== Information given

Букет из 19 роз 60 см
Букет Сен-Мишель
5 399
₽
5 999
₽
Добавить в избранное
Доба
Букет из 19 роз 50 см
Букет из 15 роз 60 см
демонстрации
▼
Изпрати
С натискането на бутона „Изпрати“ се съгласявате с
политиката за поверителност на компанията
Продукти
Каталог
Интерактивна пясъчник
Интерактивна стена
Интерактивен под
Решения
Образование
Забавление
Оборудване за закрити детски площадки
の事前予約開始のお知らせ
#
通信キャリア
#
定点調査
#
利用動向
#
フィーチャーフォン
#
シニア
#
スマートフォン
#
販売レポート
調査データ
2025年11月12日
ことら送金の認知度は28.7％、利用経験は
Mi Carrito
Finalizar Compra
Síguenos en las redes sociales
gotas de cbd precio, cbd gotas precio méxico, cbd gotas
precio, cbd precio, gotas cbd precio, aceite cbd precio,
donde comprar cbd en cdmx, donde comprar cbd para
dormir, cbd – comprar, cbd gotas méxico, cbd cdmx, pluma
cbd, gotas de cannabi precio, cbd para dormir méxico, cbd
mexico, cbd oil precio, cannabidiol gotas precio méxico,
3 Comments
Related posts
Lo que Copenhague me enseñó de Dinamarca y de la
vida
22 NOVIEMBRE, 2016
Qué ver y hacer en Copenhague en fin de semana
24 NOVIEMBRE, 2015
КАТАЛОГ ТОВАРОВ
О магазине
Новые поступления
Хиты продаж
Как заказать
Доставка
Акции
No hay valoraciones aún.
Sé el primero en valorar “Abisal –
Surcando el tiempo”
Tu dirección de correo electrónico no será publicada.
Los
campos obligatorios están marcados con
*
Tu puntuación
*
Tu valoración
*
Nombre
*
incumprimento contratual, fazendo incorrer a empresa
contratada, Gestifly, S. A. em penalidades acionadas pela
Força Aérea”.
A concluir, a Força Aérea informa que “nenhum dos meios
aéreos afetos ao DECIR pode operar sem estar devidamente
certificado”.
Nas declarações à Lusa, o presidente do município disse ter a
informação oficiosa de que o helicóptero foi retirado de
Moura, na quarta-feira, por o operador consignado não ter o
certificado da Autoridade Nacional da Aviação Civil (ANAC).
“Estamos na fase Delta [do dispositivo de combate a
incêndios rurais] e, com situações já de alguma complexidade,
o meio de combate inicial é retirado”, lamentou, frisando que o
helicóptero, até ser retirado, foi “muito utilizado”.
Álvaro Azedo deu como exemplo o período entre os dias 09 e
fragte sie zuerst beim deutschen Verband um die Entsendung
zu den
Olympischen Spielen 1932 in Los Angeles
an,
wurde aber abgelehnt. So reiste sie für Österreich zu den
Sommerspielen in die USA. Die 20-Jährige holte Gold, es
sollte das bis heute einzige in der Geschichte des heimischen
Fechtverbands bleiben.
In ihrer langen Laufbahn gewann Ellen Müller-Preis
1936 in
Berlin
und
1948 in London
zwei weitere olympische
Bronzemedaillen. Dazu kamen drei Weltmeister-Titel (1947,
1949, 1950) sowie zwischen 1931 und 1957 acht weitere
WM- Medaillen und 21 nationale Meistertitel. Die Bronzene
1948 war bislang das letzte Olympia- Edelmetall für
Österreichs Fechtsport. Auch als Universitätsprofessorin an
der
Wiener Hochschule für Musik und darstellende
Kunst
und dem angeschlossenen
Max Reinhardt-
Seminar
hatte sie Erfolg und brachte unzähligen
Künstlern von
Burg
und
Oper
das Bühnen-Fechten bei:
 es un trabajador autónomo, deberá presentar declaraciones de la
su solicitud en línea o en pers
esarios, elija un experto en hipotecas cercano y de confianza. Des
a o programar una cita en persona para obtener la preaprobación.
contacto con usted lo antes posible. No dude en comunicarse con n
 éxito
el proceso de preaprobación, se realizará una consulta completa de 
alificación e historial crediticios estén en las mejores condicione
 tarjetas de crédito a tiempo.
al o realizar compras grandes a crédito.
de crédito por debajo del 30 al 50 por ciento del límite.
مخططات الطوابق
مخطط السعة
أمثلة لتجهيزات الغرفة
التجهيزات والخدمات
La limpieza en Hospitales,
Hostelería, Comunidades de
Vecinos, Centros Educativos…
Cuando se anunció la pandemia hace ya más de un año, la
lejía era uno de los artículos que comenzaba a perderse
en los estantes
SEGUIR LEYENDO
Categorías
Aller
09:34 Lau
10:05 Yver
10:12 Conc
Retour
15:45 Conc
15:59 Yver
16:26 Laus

====
== Information given

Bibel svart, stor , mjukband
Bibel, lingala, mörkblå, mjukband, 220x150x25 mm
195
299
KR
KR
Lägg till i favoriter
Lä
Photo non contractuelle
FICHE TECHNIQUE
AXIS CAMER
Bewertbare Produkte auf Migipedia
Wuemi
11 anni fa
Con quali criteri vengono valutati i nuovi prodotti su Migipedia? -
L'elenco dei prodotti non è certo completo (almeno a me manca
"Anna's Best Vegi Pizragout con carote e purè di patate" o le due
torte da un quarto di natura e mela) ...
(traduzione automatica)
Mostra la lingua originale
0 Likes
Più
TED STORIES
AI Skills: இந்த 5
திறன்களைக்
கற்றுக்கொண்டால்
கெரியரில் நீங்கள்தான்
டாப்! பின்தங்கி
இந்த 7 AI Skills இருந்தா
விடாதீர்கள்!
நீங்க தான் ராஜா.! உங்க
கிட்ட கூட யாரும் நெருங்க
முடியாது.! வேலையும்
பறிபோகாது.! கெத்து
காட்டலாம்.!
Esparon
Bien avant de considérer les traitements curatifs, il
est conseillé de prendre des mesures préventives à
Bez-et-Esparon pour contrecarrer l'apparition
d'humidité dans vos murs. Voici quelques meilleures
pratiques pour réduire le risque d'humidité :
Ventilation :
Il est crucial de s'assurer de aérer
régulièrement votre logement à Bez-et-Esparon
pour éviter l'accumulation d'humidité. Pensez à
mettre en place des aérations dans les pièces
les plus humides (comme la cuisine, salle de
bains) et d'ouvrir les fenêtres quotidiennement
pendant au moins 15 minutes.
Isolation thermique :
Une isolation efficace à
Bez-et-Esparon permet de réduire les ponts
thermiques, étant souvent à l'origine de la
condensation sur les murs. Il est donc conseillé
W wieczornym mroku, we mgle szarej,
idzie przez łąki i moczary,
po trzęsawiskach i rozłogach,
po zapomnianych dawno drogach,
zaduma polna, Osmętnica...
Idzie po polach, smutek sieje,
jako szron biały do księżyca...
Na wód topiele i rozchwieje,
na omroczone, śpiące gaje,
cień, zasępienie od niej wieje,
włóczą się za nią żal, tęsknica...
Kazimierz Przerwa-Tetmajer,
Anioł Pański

====

Count the lines in the entries above that contain the string "prodotti", and reply with only that number.

# Response box:
2